» Passage shown
>> begin

Re: [openstack-dev] [octavia][upgrades] upgrade loadbalancer to new amphora image

Lingxian Kong Sun, 03 Jul 2016 03:45:43 -0700

Hi guys, in case you are interested, here is a script that will do the
amphora upgrade automatically (ok, it's not totally automatic, need
two inputs).


https://github.com/LingxianKong/octavia-stuff/blob/master/utils/octavia-upgrade-vms.py

Regards!
-----------------------------------
Lingxian Kong


On Fri, Jul 1, 2016 at 4:53 AM, Doug Wiegley
<doug...@parksidesoftware.com> wrote:
>
>> On Jun 30, 2016, at 7:15 AM, Ihar Hrachyshka <ihrac...@redhat.com> wrote:
>>
>>>
>>> On 30 Jun 2016, at 01:16, Brandon Logan <brandon.lo...@rackspace.com> wrote:
>>>
>>> Hi Ihar, thanks for starting this discussion.  Comments in-line.

>> end

» Extracted material
>> begin

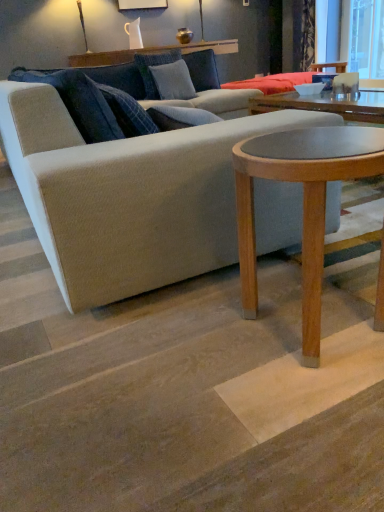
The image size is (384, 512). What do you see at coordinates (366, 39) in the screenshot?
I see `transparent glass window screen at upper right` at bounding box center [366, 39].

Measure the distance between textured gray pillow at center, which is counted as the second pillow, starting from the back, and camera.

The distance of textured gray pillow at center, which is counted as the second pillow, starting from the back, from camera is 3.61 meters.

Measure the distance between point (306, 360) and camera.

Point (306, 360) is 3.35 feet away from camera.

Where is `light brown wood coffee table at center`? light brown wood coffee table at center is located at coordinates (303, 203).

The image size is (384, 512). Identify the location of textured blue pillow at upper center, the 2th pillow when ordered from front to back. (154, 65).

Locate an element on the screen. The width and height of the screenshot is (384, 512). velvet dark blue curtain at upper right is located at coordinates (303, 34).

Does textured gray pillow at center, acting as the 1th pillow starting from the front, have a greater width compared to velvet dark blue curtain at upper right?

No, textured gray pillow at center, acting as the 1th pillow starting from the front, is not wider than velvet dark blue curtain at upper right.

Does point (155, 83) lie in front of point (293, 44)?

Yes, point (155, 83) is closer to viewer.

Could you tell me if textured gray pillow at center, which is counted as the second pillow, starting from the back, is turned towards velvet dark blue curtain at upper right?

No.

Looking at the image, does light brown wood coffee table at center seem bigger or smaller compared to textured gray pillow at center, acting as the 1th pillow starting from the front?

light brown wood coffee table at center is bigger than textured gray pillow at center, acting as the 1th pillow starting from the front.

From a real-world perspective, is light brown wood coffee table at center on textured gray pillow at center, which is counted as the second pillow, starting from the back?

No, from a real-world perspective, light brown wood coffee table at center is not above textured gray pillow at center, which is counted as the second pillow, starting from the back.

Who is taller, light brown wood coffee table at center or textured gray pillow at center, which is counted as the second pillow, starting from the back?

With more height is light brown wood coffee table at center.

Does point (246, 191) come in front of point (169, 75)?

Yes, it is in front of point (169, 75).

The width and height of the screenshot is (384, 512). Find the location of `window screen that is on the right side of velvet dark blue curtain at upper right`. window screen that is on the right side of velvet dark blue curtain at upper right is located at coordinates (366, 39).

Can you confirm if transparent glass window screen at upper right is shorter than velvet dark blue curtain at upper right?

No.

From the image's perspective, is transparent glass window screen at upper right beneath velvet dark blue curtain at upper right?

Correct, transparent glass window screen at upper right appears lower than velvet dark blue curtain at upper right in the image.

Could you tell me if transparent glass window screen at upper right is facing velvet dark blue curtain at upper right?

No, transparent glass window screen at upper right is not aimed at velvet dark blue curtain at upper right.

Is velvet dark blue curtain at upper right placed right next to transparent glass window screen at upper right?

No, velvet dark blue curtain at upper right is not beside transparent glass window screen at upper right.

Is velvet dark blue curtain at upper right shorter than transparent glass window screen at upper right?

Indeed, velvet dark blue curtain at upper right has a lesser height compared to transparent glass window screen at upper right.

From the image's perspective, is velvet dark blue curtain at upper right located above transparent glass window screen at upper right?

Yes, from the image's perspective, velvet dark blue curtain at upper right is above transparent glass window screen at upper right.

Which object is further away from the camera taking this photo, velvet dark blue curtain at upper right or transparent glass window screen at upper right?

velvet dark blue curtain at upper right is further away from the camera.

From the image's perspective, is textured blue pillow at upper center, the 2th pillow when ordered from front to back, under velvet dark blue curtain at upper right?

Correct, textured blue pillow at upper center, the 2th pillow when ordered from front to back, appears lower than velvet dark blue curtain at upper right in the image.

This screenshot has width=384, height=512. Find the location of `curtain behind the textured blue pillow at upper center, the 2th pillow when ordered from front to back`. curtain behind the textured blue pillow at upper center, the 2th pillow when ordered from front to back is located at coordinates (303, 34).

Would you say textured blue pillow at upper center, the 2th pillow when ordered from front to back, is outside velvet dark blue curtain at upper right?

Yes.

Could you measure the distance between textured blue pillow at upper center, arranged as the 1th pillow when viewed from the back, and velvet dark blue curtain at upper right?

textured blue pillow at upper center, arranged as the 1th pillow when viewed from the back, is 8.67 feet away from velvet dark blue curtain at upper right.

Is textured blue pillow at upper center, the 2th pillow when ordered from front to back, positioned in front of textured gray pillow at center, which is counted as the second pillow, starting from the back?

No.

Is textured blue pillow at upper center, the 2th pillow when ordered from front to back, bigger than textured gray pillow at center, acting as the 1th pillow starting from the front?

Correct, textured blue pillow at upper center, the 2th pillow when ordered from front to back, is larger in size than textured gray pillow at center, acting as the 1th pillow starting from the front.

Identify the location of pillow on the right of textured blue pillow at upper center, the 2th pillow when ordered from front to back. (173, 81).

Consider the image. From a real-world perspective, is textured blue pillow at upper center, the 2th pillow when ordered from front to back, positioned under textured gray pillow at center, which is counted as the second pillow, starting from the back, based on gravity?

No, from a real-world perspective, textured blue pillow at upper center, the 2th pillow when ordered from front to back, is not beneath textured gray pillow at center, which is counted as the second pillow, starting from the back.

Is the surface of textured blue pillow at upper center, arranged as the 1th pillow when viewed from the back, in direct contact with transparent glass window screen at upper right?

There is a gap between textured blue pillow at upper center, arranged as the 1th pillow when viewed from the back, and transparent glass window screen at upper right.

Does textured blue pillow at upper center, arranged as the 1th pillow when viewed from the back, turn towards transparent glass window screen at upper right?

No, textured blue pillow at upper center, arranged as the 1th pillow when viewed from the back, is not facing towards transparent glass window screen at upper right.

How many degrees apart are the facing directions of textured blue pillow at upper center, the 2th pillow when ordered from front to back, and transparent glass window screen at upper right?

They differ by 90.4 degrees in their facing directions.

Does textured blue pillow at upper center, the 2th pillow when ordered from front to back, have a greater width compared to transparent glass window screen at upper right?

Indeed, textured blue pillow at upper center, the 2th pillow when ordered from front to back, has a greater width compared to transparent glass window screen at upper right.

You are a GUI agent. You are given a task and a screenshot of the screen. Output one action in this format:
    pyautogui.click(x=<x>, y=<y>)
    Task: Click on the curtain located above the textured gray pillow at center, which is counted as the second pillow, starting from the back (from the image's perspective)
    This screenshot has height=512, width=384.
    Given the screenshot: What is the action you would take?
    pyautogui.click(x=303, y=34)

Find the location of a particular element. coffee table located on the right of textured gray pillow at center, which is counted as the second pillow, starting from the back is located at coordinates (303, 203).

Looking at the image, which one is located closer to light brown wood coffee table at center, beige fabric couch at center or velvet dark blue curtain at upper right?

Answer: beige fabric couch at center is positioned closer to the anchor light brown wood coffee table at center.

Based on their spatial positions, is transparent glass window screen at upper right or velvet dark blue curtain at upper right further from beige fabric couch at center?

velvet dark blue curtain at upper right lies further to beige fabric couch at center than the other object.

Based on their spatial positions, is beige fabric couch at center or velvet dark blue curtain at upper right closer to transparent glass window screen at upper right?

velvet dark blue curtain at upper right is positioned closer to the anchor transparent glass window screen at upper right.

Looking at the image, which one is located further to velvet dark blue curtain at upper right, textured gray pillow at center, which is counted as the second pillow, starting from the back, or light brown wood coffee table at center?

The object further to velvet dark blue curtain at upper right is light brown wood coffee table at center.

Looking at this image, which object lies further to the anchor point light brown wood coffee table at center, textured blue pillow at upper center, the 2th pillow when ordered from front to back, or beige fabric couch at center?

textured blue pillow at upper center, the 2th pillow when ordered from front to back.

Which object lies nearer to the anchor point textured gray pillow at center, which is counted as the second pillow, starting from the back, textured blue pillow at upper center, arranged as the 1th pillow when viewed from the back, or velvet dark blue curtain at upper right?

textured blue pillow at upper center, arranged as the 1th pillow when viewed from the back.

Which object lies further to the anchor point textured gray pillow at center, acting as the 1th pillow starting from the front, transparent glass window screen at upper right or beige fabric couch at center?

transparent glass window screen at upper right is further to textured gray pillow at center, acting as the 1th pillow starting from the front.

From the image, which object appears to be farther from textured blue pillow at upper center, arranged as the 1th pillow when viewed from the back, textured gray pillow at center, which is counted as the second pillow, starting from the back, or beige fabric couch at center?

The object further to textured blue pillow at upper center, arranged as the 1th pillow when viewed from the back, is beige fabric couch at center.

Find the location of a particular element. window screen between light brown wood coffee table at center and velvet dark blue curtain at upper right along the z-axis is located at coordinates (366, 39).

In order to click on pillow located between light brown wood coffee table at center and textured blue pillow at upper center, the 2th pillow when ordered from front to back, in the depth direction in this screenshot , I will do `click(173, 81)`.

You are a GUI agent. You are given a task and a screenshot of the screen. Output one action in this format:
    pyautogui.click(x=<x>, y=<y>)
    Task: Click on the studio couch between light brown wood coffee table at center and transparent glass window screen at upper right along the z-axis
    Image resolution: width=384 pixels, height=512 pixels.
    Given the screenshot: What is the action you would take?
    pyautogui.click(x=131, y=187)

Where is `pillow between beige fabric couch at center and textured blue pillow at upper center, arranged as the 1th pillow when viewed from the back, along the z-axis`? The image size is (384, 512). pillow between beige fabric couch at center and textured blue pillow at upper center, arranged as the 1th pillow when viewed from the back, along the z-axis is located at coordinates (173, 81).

>> end
>> begin

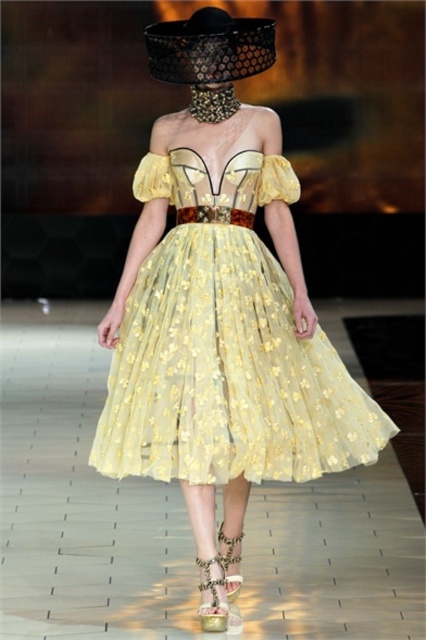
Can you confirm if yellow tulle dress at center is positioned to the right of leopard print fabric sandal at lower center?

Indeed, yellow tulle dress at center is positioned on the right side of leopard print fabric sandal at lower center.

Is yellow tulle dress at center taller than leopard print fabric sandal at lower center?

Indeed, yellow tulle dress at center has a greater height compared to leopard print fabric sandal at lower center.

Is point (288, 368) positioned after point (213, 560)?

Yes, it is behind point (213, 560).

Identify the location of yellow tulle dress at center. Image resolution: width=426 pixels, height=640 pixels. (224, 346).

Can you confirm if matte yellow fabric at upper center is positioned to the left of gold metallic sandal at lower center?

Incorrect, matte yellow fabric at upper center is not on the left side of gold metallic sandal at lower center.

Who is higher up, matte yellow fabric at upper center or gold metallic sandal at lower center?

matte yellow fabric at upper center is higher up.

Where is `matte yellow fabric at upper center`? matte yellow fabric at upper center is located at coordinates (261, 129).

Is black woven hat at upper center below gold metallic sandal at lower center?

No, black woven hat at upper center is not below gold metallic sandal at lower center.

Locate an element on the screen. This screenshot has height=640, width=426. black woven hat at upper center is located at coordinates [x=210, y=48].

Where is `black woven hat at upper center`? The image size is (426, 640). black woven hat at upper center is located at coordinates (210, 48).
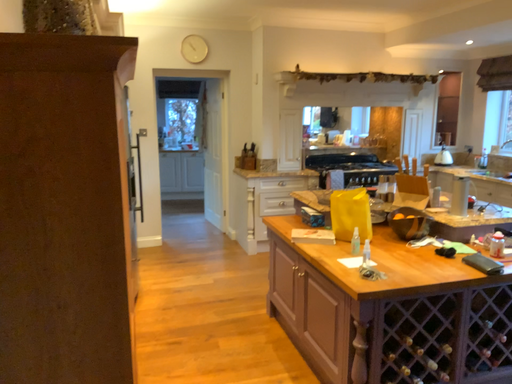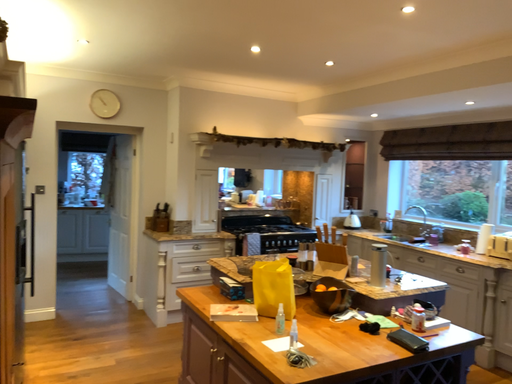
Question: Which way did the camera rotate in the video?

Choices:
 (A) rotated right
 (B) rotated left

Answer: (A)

>> end

» The tasks
**A.** Answer these questions using the Octavia upgrade thread:
(i) How many inputs does the amphora upgrade script need?
(ii) On what day and date did Doug Wiegley write his message?
(iii) Whom does Brandon Logan thank for starting the discussion?
**B.** Duplicate the Octavia upgrade thread between "Lingxian Kong Sun, 03" and "two inputs).", inclusive.
**C.** Pick up the Octavia upgrade thread after its last line and continue writing it.
The material that comes after the Octavia upgrade thread is separate from it.

» Task-by-task results
**A.**
(i) Two.
(ii) Friday, July 1, 2016.
(iii) Ihar.

**B.**
Lingxian Kong Sun, 03 Jul 2016 03:45:43 -0700

Hi guys, in case you are interested, here is a script that will do the
amphora upgrade automatically (ok, it's not totally automatic, need
two inputs).

**C.**
>>>
>>> After writing my comments in line, I might now realize that you're just
>>> talking about documenting  a way for a user to do this, and not have
>>> Octavia handle it at all.  If that's the case I apologize for my reading
>>> comprehension, but I'll keep my comments in case I'm wrong.  My brain is
>>> not working well today, sorry :(
>>
>> Right. All the mechanisms needed to apply the approach are already in place 
>> in both Octavia and Neutron as of Mitaka. The question is mostly about 
>> whether the team behind the project may endorse the alternative approach in 
>> addition to whatever is in the implementation in regards to failovers by 
>> giving space to describe it in the official docs. I don’t suggest that the 
>> approach is the sole documented, or that octavia team need to implement 
>> anything. [That said, it may be wise to look at providing some smart scripts 
>> on top of neutron/octavia API that would realize the approach without 
>> putting the burden of multiple API calls onto users.]
>
> I don’t have a problem documenting it, but I also wouldn’t personally want to 
> recommend it.
>
> We’re adding a layer of NAT, which has performance and HA implications of its 
> own.
>
> We’re adding FIPs, when the neutron advice for “simple nova-net like 
> deployment” is provider nets and linuxbridge, which don’t support them.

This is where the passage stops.